*Your objective:*
Transcribe the data that follows in full. Leave out the pictures.

——————————

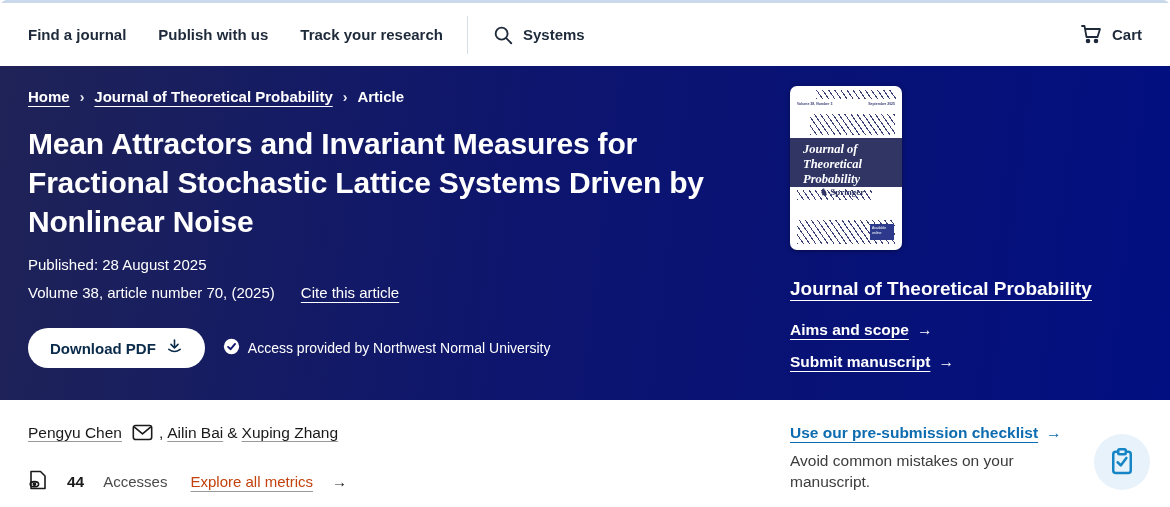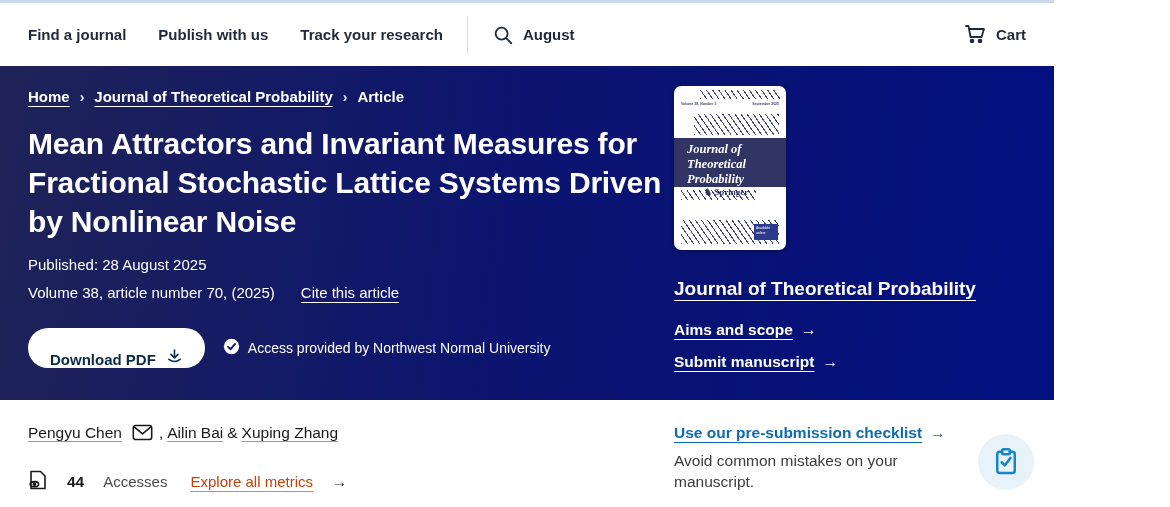--- a/index.html
+++ b/index.html
@@ -5,7 +5,7 @@
   * { margin:0; padding:0; box-sizing:border-box; }
   html,body { width:1170px; height:507px; }
   body { font-family:"Liberation Sans", sans-serif; background:#fff; position:relative; overflow:hidden; }
-  .page { position:relative; width:1054px; height:507px; border-top:3px solid #c9d9eb; }
+  .page { position:relative; width:1170px; height:507px; border-top:3px solid #c9d9eb;border-radius:7px; }
 
   
   .topnav { height:63px; background:#fff; display:flex; align-items:center; padding:0 28px; }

——————————

*Solution to this task:*
--- a/index.html
+++ b/index.html
@@ -5,7 +5,7 @@
   * { margin:0; padding:0; box-sizing:border-box; }
   html,body { width:1170px; height:507px; }
   body { font-family:"Liberation Sans", sans-serif; background:#fff; position:relative; overflow:hidden; }
-  .page { position:relative; width:1054px; height:507px; border-top:3px solid #c9d9eb; }
+  .page { position:relative; width:1170px; height:507px; border-top:3px solid #c9d9eb;border-radius:7px; }
 
   
   .topnav { height:63px; background:#fff; display:flex; align-items:center; padding:0 28px; }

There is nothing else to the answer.